Carry on the passage about mending the worn leather band of a watch that belonged to the writer's father, starting right after its final sentence.

** EXCERPT PROVIDED **
########

Letting go of the band, or so my utterly illogical sentimentality dictates, is letting of a substantial portion of that intimate reminder of him. So what to do, when that band fails?
Given that my leatherworking skills are non-existent, I've taken the easy route, applying a classic Dad-fix to that memento of my own father: epoxy. Just glue it back together. It works, right up until it doesn't.
Last week, my most recent repair failed, and the watch fell from my wrist. Undamaged, thankfully, but the whole leather lug-loop was gone. There was nothing left to glue, nothing left to wrap around the bar of the lug. This, I thought ruefully, might finally be the end of the band. I let it set for a little bit, as I mulled my options.
A fierce sentimentality can be the mother of ingenuity, and time for reflection stirred a thought.

########

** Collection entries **
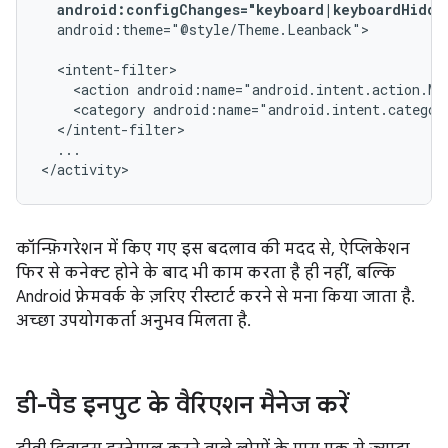
android:configChanges="keyboard|keyboardHidde
android:theme="@style/Theme.Leanback">

<action
android:name="android.intent.action.MA
<category
android:name="android.intent.categor
...

</activity>
कॉन्फ़िगरेशन में किए गए इस बदलाव की मदद से, ऐप्लिकेशन
फिर से कनेक्ट होने के बाद भी काम करता है ही नहीं, बल्कि
Android फ़्रेमवर्क के ज़रिए रीस्टार्ट करने से मना किया जाता है.
अच्छा उपयोगकर्ता अनुभव मिलता है.
डी-पैड इनपुट के वैरिएशन मैनेज करें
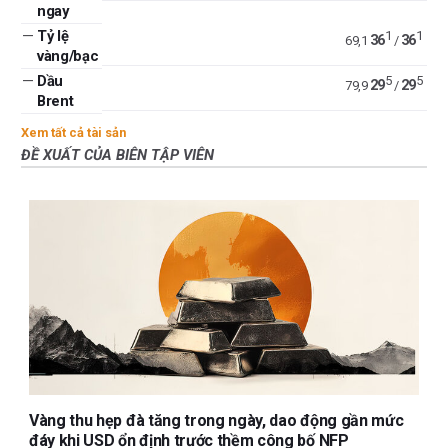
ngay
—
Tỷ lệ
1
1
36
36
69,1
/
vàng/bạc
—
Dầu
5
5
29
29
79,9
/
Brent
Xem tất cả tài sản
ĐỀ XUẤT CỦA BIÊN TẬP VIÊN
Vàng thu hẹp đà tăng trong ngày, dao động gần mức
đáy khi USD ổn định trước thềm công bố NFP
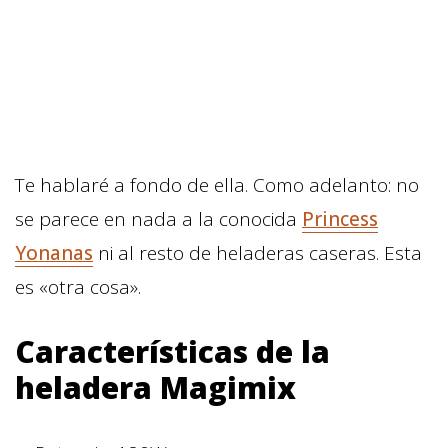
Te hablaré a fondo de ella. Como adelanto: no
se parece en nada a la conocida
Princess
Yonanas
ni al resto de heladeras caseras. Esta
es «otra cosa».
Características de la
heladera Magimix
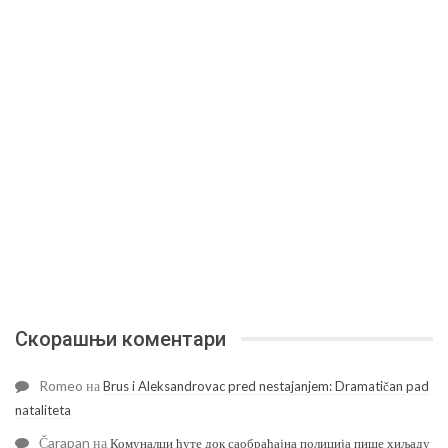
Скорашњи коментари
Romeo
на
Brus i Aleksandrovac pred nestajanjem: Dramatičan pad
nataliteta
Čarapan
на
Комуналци ћуте док саобраћајна полиција пише хиљаду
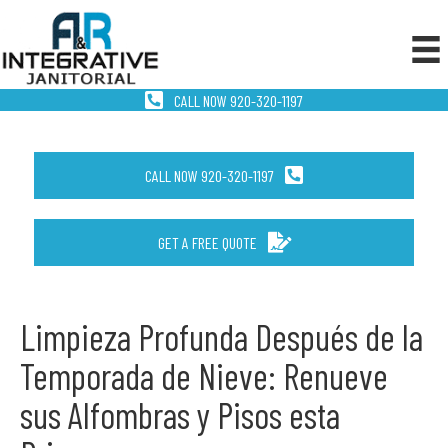
CALL NOW 920-320-1197
CALL NOW 920-320-1197
GET A FREE QUOTE
Limpieza Profunda Después de la
Temporada de Nieve: Renueve
sus Alfombras y Pisos esta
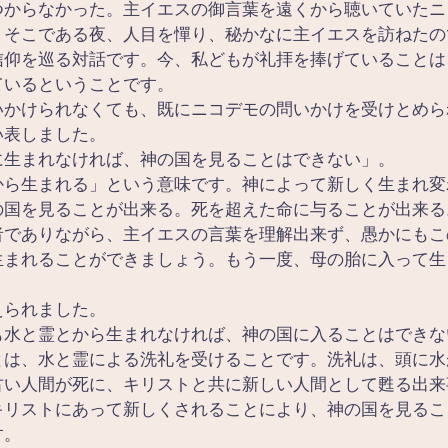
つからなかった。主イエスの御言葉を遠くから聴いていたニ
。そこである夜、人目を憚り、秘かなに主イエスを訪ねたの
信仰を巡る対話です。今、私どもが礼拝を捧げていることは
ているということです。
いかけられなくても、既にニコデモの問いかけを受けとめら
い表しました。
に生まれなければ、神の国を見ることはできない」。
から生まれる」という意味です。神によって新しく生まれ変
の国を見ることが出来る。死を超えた命に与ることが出来る
者でありながら、主イエスの言葉を理解出来ず、愚かにもこ
生まれることができましょう。もう一度、母の胎に入って生
えられました。
も水と霊とから生まれなければ、神の国に入ることはできな
とは、水と霊による洗礼を受けることです。洗礼は、頭に水
古い人間が死に、キリストと共に新しい人間として甦る出来
キリストにあって新しくされることにより、神の国を見るこ
す。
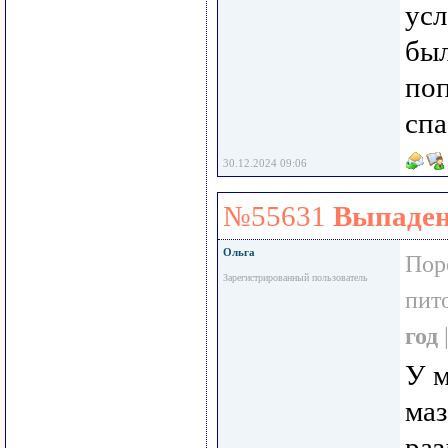
усл
был
поп
сп
30.12.2024 09:06
№55631
Выпаден
Ольга
Пор
Зарегистрированный пользователь
пит
год
У м
маз
раз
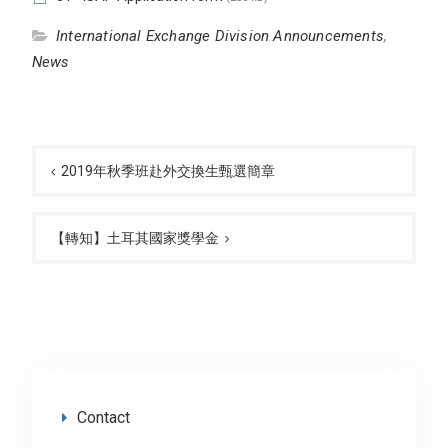
International Exchange Division Announcements
,
News
Post
navigation
2019年秋季班赴外交換生甄選簡章
【轉知】土耳其國家獎學金
Contact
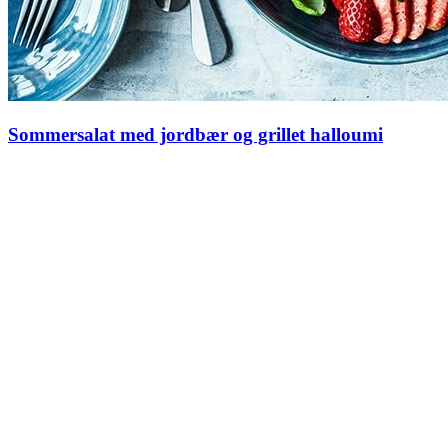
Sommersalat med jordbær og grillet halloumi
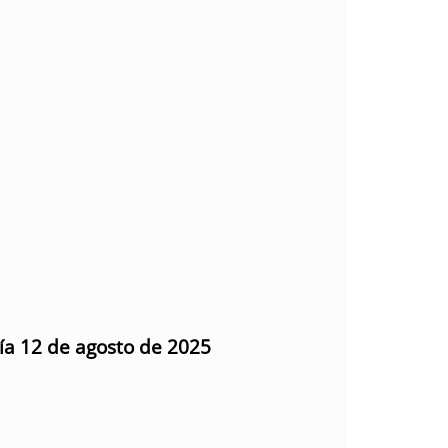
día 12 de agosto de 2025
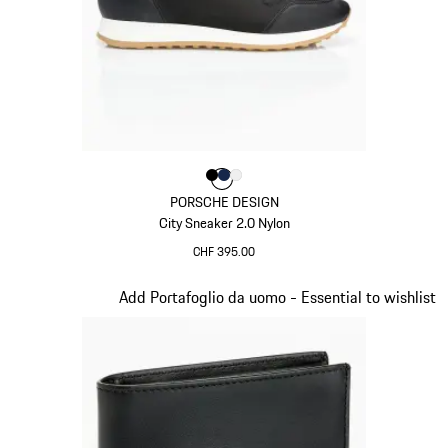
Colore
Colore
Colore
Colore
Nero
Blu Scuro
Bianco
PORSCHE DESIGN
City Sneaker 2.0 Nylon
CHF 395.00
Nero
Diapositiva 6 di 7
Add Portafoglio da uomo - Essential to wishlist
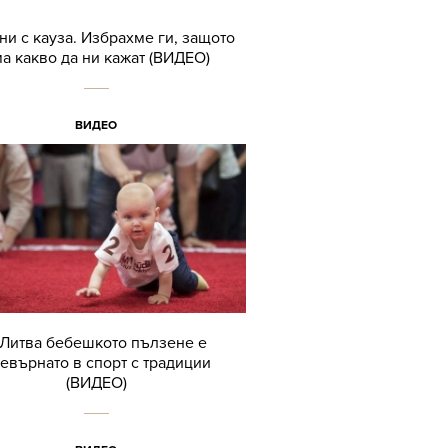
ни с кауза. Избрахме ги, защото
а какво да ни кажат (ВИДЕО)
ВИДЕО
 Литва бебешкото пълзене е
евърнато в спорт с традиции
(ВИДЕО)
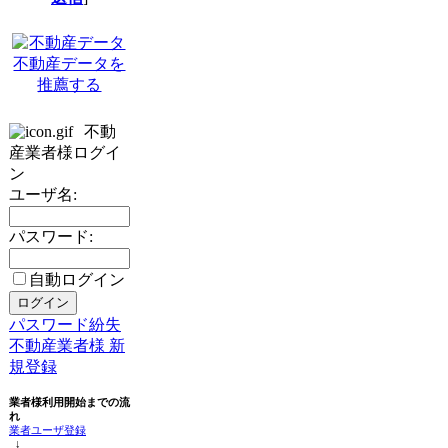
不動産データを
推薦する
不動
産業者様ログイ
ン
ユーザ名:
パスワード:
自動ログイン
パスワード紛失
不動産業者様 新
規登録
業者様利用開始までの流
れ
業者ユーザ登録
↓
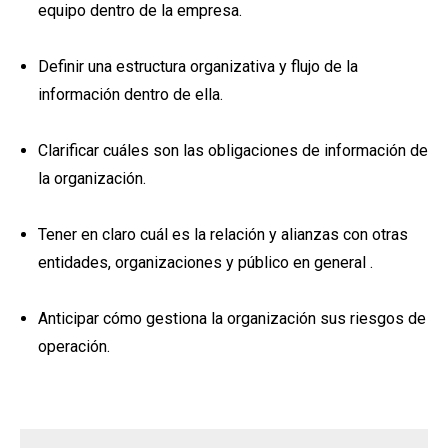
equipo dentro de la empresa.
Definir una estructura organizativa y flujo de la
información dentro de ella.
Clarificar cuáles son las obligaciones de información de
la organización.
Tener en claro cuál es la relación y alianzas con otras
entidades, organizaciones y público en general
.
Anticipar cómo gestiona la organización sus riesgos de
operación
.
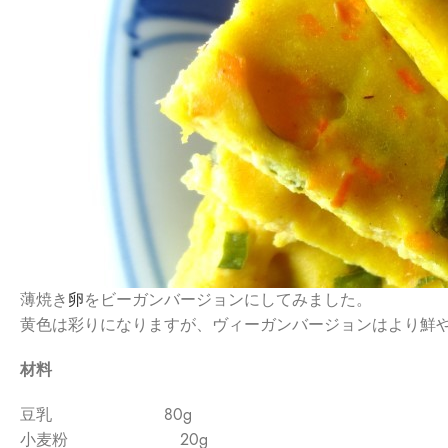
薄焼き
卵
をビーガンバージョンにしてみました。
黄色は彩りになりますが、ヴィーガンバージョンはより鮮
材料
豆乳 80g
小麦粉 20g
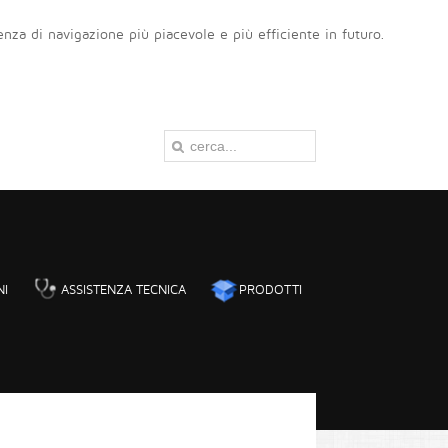
ienza di navigazione più piacevole e più efficiente in futuro.
NI
ASSISTENZA TECNICA
PRODOTTI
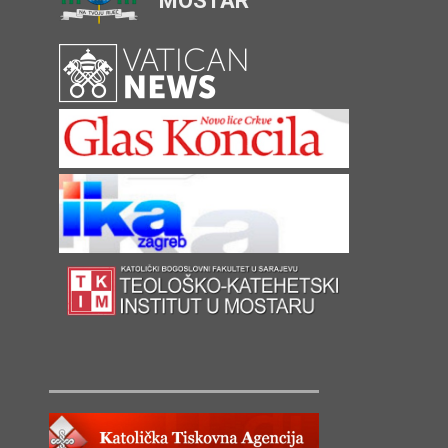
MOSTAR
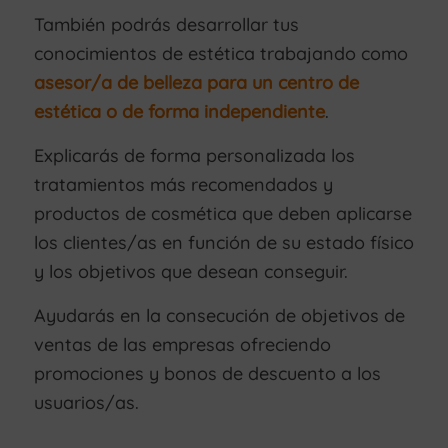
También podrás desarrollar tus
conocimientos de estética trabajando como
asesor/a de belleza para un centro de
estética o de forma independiente
.
Explicarás de forma personalizada los
tratamientos más recomendados y
productos de cosmética que deben aplicarse
los clientes/as en función de su estado físico
y los objetivos que desean conseguir.
Ayudarás en la consecución de objetivos de
ventas de las empresas ofreciendo
promociones y bonos de descuento a los
usuarios/as.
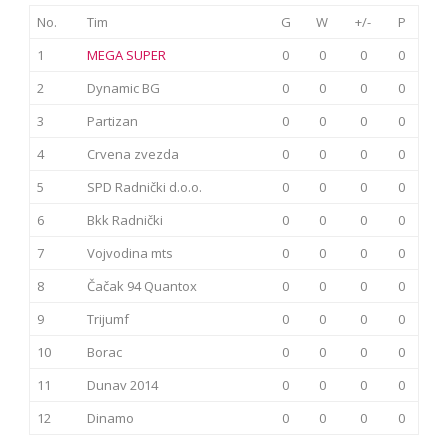
No.
Tim
G
W
+/-
P
1
MEGA SUPER
0
0
0
0
2
Dynamic BG
0
0
0
0
3
Partizan
0
0
0
0
4
Crvena zvezda
0
0
0
0
5
SPD Radnički d.o.o.
0
0
0
0
6
Bkk Radnički
0
0
0
0
7
Vojvodina mts
0
0
0
0
8
Čačak 94 Quantox
0
0
0
0
9
Trijumf
0
0
0
0
10
Borac
0
0
0
0
11
Dunav 2014
0
0
0
0
12
Dinamo
0
0
0
0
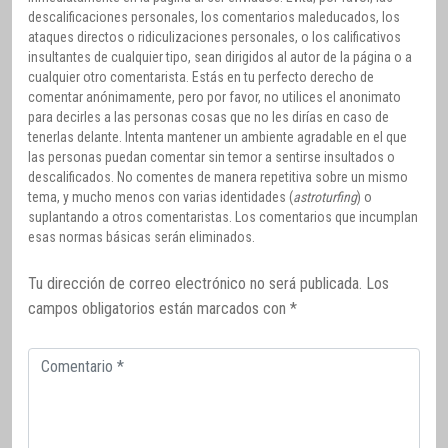
descalificaciones personales, los comentarios maleducados, los
ataques directos o ridiculizaciones personales, o los calificativos
insultantes de cualquier tipo, sean dirigidos al autor de la página o a
cualquier otro comentarista. Estás en tu perfecto derecho de
comentar anónimamente, pero por favor, no utilices el anonimato
para decirles a las personas cosas que no les dirías en caso de
tenerlas delante. Intenta mantener un ambiente agradable en el que
las personas puedan comentar sin temor a sentirse insultados o
descalificados. No comentes de manera repetitiva sobre un mismo
tema, y mucho menos con varias identidades (
astroturfing
) o
suplantando a otros comentaristas. Los comentarios que incumplan
esas normas básicas serán eliminados.
Tu dirección de correo electrónico no será publicada.
Los
campos obligatorios están marcados con
*
Comentario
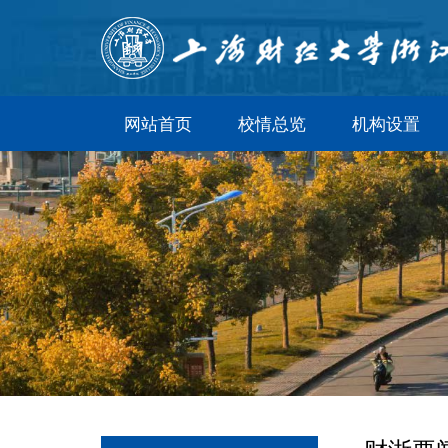
网站首页
校情总览
机构设置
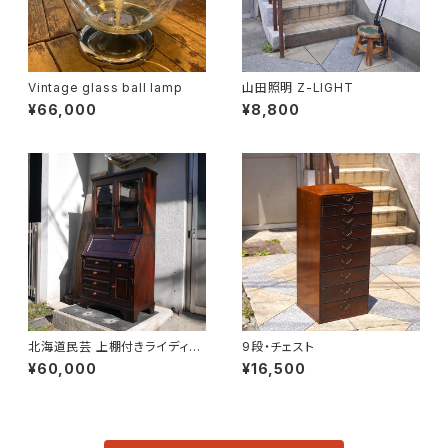
Vintage glass ball lamp
山田照明 Z-LIGHT
¥66,000
¥8,800
北海道民芸 上棚付きライディン
9段・チェスト
グビューロー
¥60,000
¥16,500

########

** RESPONSE AREA **
The band was two stitched pieces of leather, and were I to carefully slice them apart and trim away one half, I could construct a new lug-loop. Simply slice, apply epoxy, and boom. It'd be back on my wrist. Why not? If it failed, I'd just sigh and get a new band. If it succeeded, I'd still have that soft worn remembrance snug wrapped around my arm.
So I sliced it carefully, opening up the seams of the leather. I whittled about the edges with the blade, and then...with vise and glue and time...remade what had failed.
This Father's Day, that old Timex still rests on my wrist.